### SOURCE MATERIAL
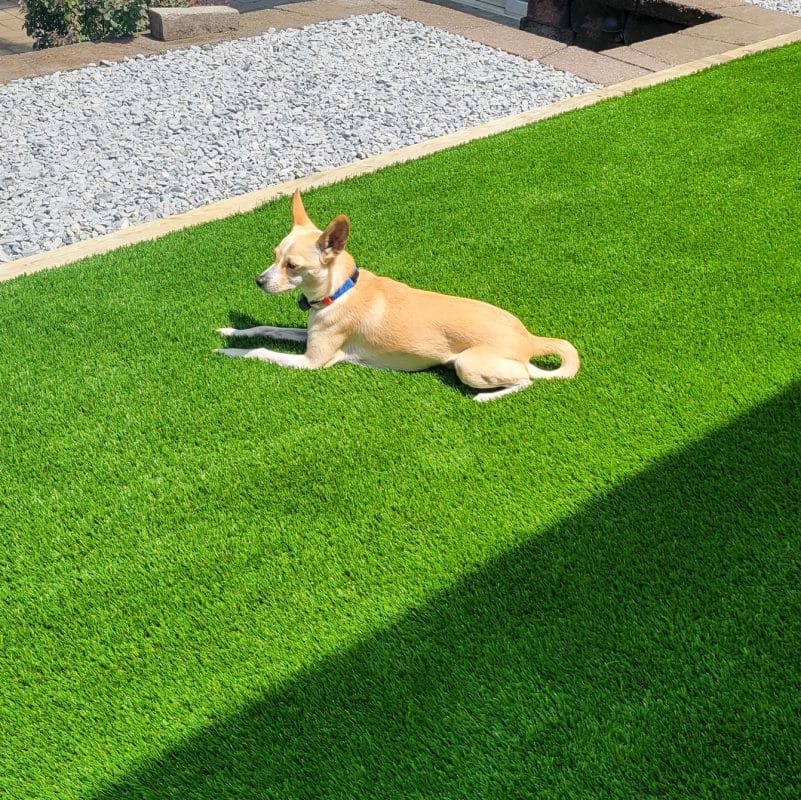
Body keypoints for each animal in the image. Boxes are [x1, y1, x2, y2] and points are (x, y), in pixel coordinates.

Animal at [216, 191, 580, 404]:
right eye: (274, 255)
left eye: (292, 266)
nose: (259, 281)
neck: (341, 291)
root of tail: (529, 339)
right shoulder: (309, 333)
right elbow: (268, 329)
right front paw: (231, 331)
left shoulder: (313, 361)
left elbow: (261, 351)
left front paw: (229, 351)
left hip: (468, 364)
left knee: (527, 379)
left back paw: (485, 398)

### WORK TO BE COMPLETED
With the pictures removed, set down every line of the listing above exactly.

### TASK OUTPUT
Body keypoints for each animal in the image. Boxes are [x1, y1, x2, y2] and points are (x, y), in pixel coordinates.

Animal at [216, 191, 580, 404]:
right eye: (274, 255)
left eye: (292, 266)
nose: (259, 281)
neck: (341, 291)
root of tail: (529, 339)
right shoulder: (309, 333)
right elbow: (268, 329)
right front paw: (231, 331)
left shoulder: (313, 361)
left elbow: (261, 351)
left front paw: (229, 351)
left hip: (468, 364)
left knee: (527, 379)
left back paw: (485, 398)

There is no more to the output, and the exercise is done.